§ **Exercise**:
From the entries that follow, copy every line with the word "under".

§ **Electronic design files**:
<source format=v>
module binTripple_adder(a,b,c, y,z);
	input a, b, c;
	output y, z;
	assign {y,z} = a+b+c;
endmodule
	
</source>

* * *

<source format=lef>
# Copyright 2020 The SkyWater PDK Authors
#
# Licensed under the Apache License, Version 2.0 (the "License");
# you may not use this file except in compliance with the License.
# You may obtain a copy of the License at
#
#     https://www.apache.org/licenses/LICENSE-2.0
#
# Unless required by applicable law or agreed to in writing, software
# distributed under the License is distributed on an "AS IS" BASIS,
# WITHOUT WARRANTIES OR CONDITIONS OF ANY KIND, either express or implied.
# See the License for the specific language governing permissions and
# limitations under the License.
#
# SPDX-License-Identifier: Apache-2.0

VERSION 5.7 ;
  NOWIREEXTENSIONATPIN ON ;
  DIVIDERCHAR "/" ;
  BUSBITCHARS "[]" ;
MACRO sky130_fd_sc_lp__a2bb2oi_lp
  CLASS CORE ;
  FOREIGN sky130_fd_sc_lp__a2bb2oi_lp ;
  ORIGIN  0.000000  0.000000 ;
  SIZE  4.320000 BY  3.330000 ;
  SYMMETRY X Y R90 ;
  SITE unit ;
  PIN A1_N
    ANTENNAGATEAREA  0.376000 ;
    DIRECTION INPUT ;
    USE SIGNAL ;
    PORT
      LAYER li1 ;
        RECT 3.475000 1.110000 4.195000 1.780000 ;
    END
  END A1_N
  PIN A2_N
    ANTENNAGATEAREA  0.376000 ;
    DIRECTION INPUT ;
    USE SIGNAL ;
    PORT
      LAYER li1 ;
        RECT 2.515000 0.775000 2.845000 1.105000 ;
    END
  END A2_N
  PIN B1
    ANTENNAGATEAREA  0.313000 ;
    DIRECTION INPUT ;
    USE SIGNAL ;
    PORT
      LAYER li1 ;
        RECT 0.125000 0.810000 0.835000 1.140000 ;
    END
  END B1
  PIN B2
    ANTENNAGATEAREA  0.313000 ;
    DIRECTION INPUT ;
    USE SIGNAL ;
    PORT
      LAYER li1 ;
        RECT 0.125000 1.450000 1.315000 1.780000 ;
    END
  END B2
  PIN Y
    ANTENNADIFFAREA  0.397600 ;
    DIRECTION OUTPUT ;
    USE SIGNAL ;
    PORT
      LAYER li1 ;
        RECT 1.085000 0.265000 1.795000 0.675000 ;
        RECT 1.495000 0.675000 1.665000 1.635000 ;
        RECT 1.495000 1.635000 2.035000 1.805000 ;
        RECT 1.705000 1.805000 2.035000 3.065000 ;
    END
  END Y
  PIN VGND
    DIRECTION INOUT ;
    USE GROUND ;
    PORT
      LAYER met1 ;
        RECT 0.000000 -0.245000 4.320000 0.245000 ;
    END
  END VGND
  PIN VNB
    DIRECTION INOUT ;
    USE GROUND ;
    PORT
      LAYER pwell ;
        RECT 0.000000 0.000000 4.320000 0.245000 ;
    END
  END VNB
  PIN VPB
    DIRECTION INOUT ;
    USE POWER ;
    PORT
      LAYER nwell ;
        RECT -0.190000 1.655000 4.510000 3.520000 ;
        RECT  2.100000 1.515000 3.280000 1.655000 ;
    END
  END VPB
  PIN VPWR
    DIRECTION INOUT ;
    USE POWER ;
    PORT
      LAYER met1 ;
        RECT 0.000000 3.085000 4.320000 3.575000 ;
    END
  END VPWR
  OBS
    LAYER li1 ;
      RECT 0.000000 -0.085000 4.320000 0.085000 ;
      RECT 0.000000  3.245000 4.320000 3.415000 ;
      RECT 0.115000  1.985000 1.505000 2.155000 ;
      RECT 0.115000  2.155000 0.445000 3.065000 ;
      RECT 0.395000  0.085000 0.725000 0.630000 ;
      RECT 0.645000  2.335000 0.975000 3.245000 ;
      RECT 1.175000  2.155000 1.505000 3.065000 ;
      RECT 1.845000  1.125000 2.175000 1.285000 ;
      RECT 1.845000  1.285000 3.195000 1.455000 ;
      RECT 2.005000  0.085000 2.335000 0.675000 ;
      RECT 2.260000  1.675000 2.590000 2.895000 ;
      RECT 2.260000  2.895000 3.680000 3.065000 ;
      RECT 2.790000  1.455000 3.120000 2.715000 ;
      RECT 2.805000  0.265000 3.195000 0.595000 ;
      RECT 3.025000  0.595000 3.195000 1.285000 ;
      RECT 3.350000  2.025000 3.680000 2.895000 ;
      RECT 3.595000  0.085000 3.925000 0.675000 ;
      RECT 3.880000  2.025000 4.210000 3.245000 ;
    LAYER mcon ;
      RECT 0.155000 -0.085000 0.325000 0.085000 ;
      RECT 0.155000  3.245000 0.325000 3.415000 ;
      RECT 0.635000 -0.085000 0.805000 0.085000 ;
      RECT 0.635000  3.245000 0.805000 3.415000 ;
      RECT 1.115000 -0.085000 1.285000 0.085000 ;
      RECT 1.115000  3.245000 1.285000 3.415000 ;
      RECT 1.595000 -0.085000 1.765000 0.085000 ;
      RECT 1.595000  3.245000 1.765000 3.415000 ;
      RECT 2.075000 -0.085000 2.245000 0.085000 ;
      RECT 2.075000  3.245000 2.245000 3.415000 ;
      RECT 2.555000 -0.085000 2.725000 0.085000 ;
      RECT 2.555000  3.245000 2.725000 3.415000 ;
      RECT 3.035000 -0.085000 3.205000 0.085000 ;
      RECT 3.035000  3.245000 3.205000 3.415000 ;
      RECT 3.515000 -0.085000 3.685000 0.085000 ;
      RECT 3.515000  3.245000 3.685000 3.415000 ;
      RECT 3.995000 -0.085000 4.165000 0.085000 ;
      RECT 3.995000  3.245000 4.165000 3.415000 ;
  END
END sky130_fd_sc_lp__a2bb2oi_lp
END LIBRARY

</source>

§ **Response box**:
# Licensed under the Apache License, Version 2.0 (the "License");
# distributed under the License is distributed on an "AS IS" BASIS,
# limitations under the License.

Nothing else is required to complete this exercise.